Every line of the material is to be returned verbatim. Pictures stay out.
####
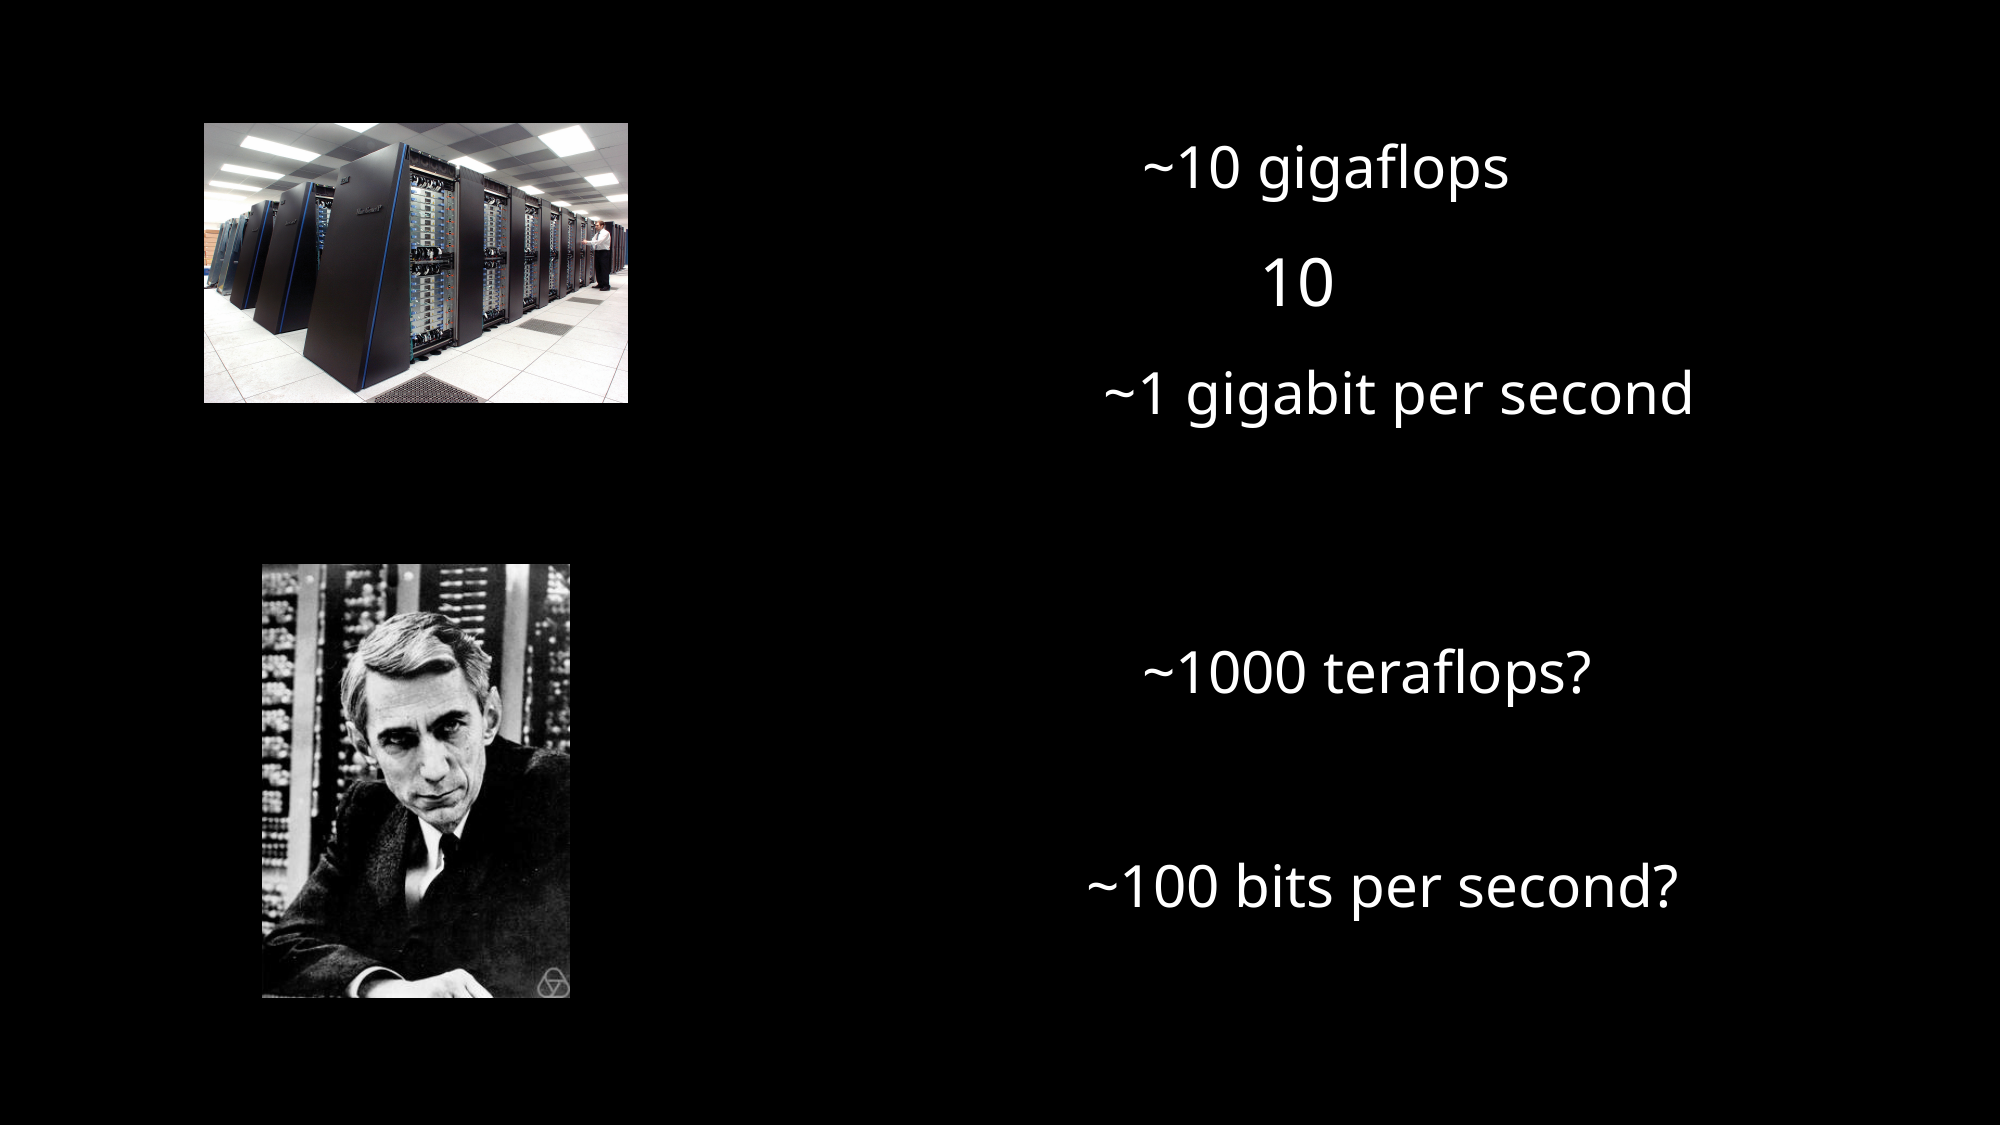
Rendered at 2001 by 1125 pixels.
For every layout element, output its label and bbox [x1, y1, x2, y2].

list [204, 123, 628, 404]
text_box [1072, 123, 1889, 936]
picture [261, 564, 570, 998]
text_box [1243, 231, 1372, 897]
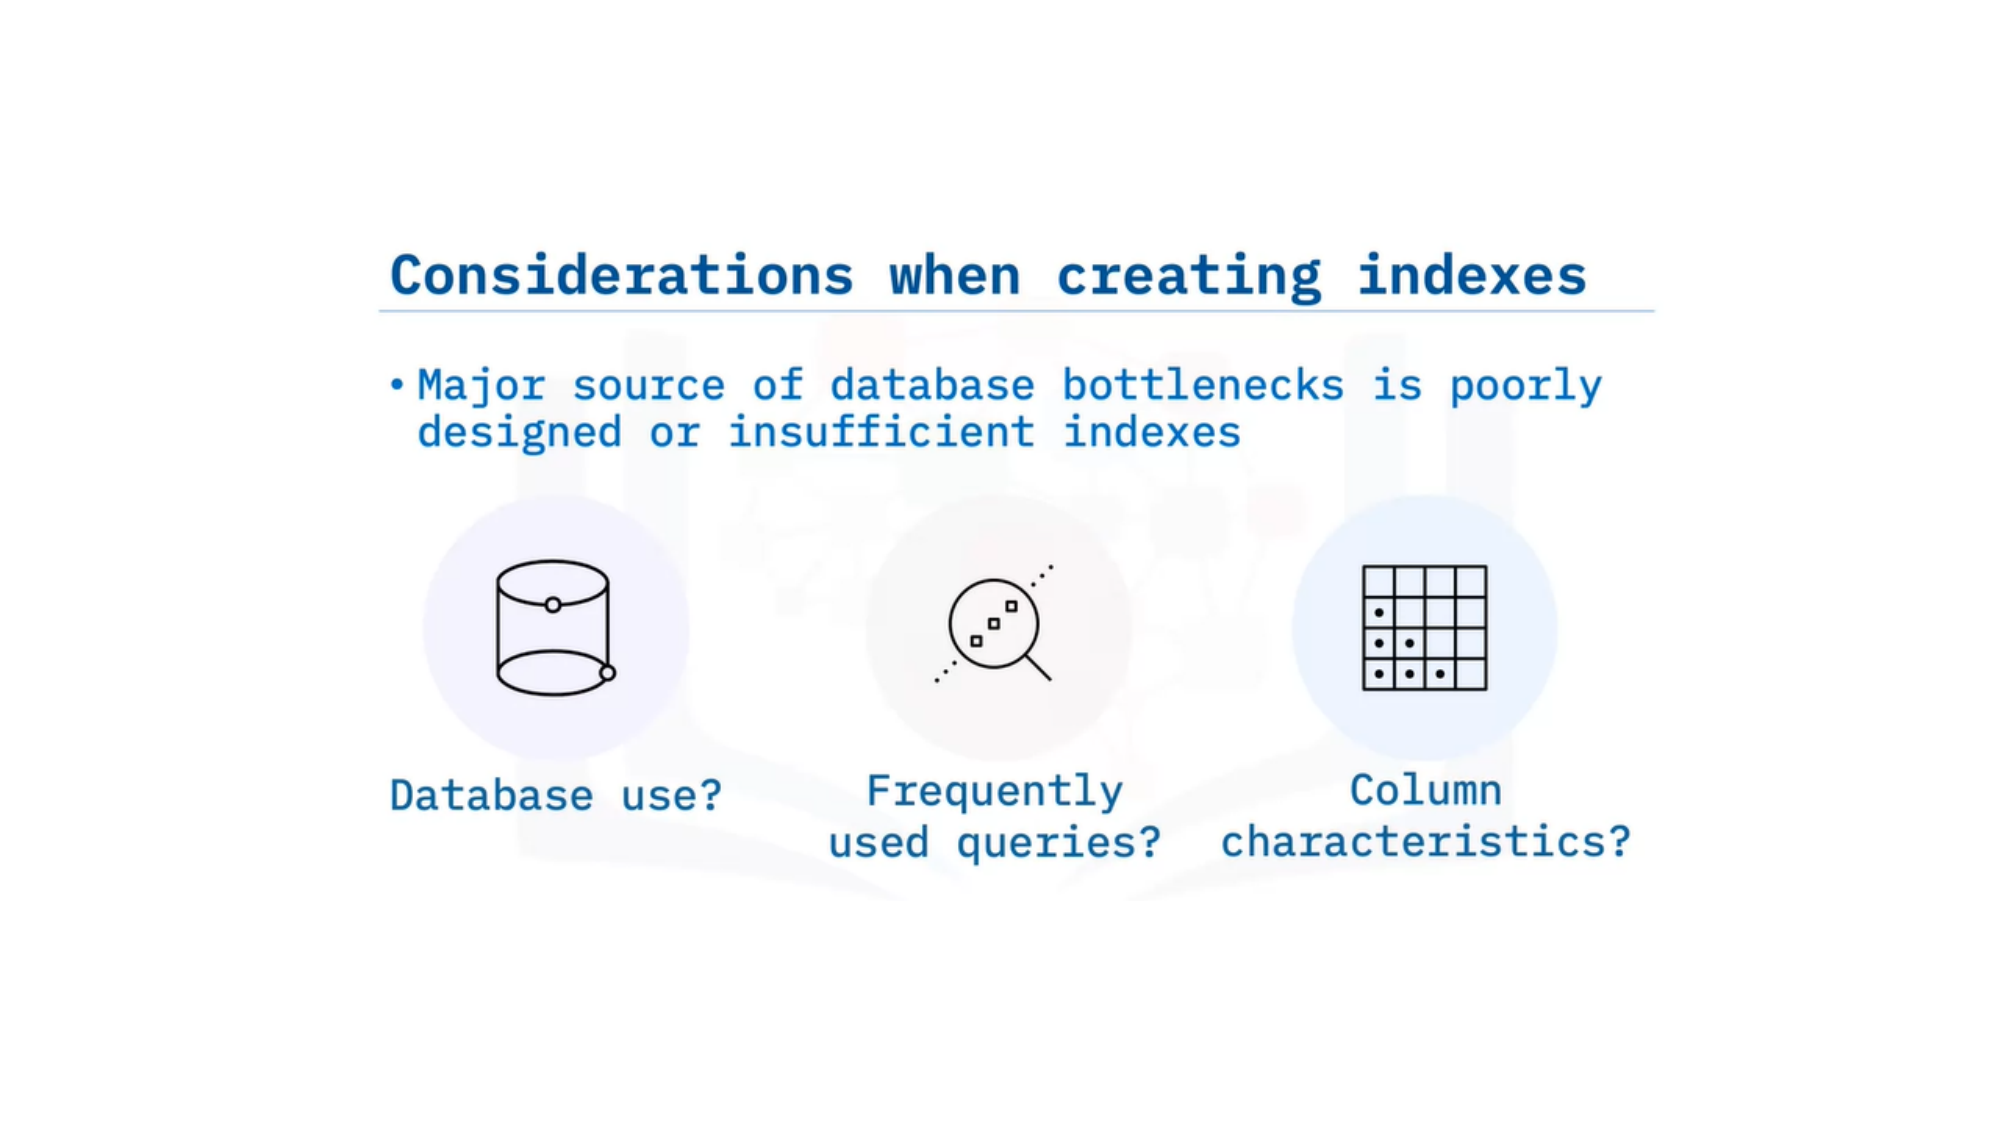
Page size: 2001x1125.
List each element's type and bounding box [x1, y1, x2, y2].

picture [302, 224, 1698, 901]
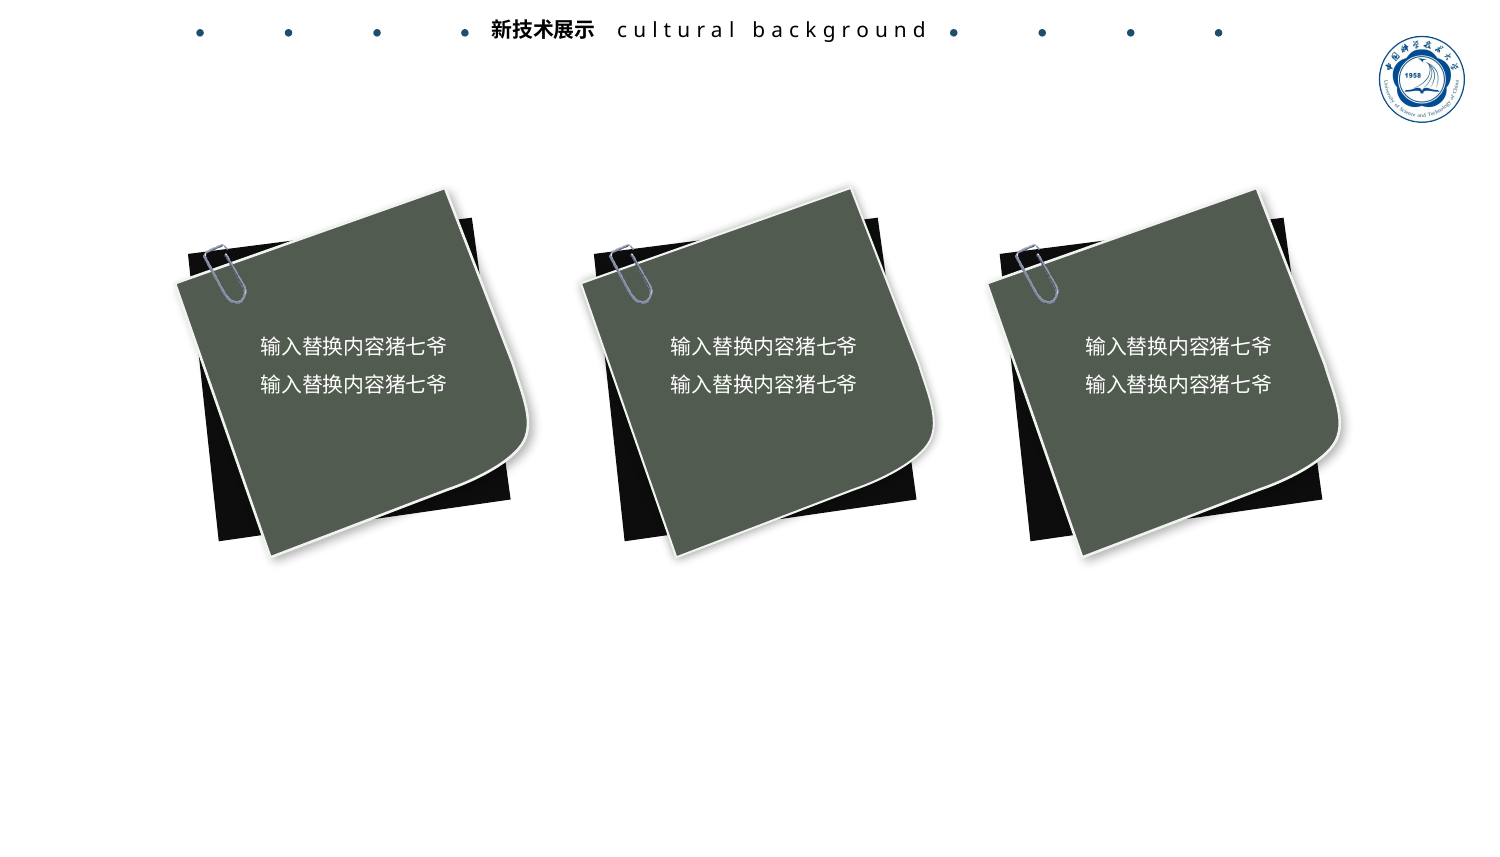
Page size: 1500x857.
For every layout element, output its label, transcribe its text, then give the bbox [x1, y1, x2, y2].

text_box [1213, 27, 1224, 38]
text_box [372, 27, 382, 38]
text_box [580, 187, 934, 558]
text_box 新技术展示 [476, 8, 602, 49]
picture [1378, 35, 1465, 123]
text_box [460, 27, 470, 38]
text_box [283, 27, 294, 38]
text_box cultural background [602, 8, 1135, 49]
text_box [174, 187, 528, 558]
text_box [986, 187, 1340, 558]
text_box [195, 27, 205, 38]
####
**Task solution**
Rendered at 2001 by 1125 pixels.
For every layout element, output its label and bbox [x1, y1, x2, y2].

list [204, 123, 628, 404]
text_box [1072, 123, 1889, 936]
picture [261, 564, 570, 998]
text_box [1243, 231, 1372, 897]
Page size: 2001x1125.
List each element's type and bounding box [x1, y1, x2, y2].

picture [302, 224, 1698, 901]
Page size: 1500x857.
For every layout element, output its label, transcribe its text, then give the bbox [x1, y1, x2, y2].

text_box [1213, 27, 1224, 38]
text_box [372, 27, 382, 38]
text_box [580, 187, 934, 558]
text_box 新技术展示 [476, 8, 602, 49]
picture [1378, 35, 1465, 123]
text_box [460, 27, 470, 38]
text_box [283, 27, 294, 38]
text_box cultural background [602, 8, 1135, 49]
text_box [174, 187, 528, 558]
text_box [986, 187, 1340, 558]
text_box [195, 27, 205, 38]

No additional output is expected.